_The task_:
Each line of the material below must be transcribed exactly.

_Available data_:
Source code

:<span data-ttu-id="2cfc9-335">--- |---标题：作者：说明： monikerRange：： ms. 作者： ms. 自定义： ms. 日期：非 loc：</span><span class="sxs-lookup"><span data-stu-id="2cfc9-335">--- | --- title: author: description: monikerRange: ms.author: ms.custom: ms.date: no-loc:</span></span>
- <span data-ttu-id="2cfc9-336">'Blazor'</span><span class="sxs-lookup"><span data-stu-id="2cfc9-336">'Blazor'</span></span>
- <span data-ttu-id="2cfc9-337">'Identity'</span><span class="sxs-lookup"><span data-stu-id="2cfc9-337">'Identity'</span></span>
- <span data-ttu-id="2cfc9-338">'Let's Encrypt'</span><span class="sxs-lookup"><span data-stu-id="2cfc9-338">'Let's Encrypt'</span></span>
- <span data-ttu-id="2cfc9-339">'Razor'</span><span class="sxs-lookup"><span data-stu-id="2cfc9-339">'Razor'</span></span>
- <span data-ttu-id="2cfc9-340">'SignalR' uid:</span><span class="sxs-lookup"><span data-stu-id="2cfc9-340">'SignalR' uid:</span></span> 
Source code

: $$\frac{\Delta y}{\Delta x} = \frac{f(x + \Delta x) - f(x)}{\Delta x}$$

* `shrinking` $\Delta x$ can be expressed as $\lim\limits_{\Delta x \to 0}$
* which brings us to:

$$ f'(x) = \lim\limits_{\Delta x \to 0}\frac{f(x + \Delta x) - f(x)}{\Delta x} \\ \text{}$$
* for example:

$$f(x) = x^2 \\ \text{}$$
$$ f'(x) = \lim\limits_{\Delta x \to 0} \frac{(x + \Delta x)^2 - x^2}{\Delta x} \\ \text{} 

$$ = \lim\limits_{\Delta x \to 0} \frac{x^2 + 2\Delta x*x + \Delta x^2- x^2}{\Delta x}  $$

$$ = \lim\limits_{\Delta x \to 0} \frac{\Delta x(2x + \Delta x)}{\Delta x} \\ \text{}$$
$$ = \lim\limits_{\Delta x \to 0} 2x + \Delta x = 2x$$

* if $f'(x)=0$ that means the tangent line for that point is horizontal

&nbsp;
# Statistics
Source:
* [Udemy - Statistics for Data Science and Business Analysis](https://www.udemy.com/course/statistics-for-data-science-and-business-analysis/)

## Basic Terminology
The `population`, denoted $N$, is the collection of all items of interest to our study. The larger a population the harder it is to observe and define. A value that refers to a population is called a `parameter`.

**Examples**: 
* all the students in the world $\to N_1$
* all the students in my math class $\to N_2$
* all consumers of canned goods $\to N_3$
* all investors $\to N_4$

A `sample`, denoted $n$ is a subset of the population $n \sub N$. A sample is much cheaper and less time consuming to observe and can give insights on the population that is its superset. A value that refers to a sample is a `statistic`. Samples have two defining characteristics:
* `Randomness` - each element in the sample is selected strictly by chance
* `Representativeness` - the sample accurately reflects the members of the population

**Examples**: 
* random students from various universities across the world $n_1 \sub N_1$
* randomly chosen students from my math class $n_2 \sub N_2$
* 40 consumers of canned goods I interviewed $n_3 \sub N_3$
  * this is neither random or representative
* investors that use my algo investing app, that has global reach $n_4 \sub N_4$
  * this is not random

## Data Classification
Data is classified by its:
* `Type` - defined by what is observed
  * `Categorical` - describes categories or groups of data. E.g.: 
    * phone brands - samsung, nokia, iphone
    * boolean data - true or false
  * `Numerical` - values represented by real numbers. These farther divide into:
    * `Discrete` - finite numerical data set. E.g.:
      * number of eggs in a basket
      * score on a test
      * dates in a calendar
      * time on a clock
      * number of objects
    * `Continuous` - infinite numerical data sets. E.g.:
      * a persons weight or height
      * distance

_Answer space_:
Source code

:<span data-ttu-id="2cfc9-335">--- |---标题：作者：说明： monikerRange：： ms. 作者： ms. 自定义： ms. 日期：非 loc：</span><span class="sxs-lookup"><span data-stu-id="2cfc9-335">--- | --- title: author: description: monikerRange: ms.author: ms.custom: ms.date: no-loc:</span></span>
- <span data-ttu-id="2cfc9-336">'Blazor'</span><span class="sxs-lookup"><span data-stu-id="2cfc9-336">'Blazor'</span></span>
- <span data-ttu-id="2cfc9-337">'Identity'</span><span class="sxs-lookup"><span data-stu-id="2cfc9-337">'Identity'</span></span>
- <span data-ttu-id="2cfc9-338">'Let's Encrypt'</span><span class="sxs-lookup"><span data-stu-id="2cfc9-338">'Let's Encrypt'</span></span>
- <span data-ttu-id="2cfc9-339">'Razor'</span><span class="sxs-lookup"><span data-stu-id="2cfc9-339">'Razor'</span></span>
- <span data-ttu-id="2cfc9-340">'SignalR' uid:</span><span class="sxs-lookup"><span data-stu-id="2cfc9-340">'SignalR' uid:</span></span> 
Source code

: $$\frac{\Delta y}{\Delta x} = \frac{f(x + \Delta x) - f(x)}{\Delta x}$$

* `shrinking` $\Delta x$ can be expressed as $\lim\limits_{\Delta x \to 0}$
* which brings us to:

$$ f'(x) = \lim\limits_{\Delta x \to 0}\frac{f(x + \Delta x) - f(x)}{\Delta x} \\ \text{}$$
* for example:

$$f(x) = x^2 \\ \text{}$$
$$ f'(x) = \lim\limits_{\Delta x \to 0} \frac{(x + \Delta x)^2 - x^2}{\Delta x} \\ \text{} 

$$ = \lim\limits_{\Delta x \to 0} \frac{x^2 + 2\Delta x*x + \Delta x^2- x^2}{\Delta x}  $$

$$ = \lim\limits_{\Delta x \to 0} \frac{\Delta x(2x + \Delta x)}{\Delta x} \\ \text{}$$
$$ = \lim\limits_{\Delta x \to 0} 2x + \Delta x = 2x$$

* if $f'(x)=0$ that means the tangent line for that point is horizontal

&nbsp;
# Statistics
Source:
* [Udemy - Statistics for Data Science and Business Analysis](https://www.udemy.com/course/statistics-for-data-science-and-business-analysis/)

## Basic Terminology
The `population`, denoted $N$, is the collection of all items of interest to our study. The larger a population the harder it is to observe and define. A value that refers to a population is called a `parameter`.

**Examples**: 
* all the students in the world $\to N_1$
* all the students in my math class $\to N_2$
* all consumers of canned goods $\to N_3$
* all investors $\to N_4$

A `sample`, denoted $n$ is a subset of the population $n \sub N$. A sample is much cheaper and less time consuming to observe and can give insights on the population that is its superset. A value that refers to a sample is a `statistic`. Samples have two defining characteristics:
* `Randomness` - each element in the sample is selected strictly by chance
* `Representativeness` - the sample accurately reflects the members of the population

**Examples**: 
* random students from various universities across the world $n_1 \sub N_1$
* randomly chosen students from my math class $n_2 \sub N_2$
* 40 consumers of canned goods I interviewed $n_3 \sub N_3$
  * this is neither random or representative
* investors that use my algo investing app, that has global reach $n_4 \sub N_4$
  * this is not random

## Data Classification
Data is classified by its:
* `Type` - defined by what is observed
  * `Categorical` - describes categories or groups of data. E.g.: 
    * phone brands - samsung, nokia, iphone
    * boolean data - true or false
  * `Numerical` - values represented by real numbers. These farther divide into:
    * `Discrete` - finite numerical data set. E.g.:
      * number of eggs in a basket
      * score on a test
      * dates in a calendar
      * time on a clock
      * number of objects
    * `Continuous` - infinite numerical data sets. E.g.:
      * a persons weight or height
      * distance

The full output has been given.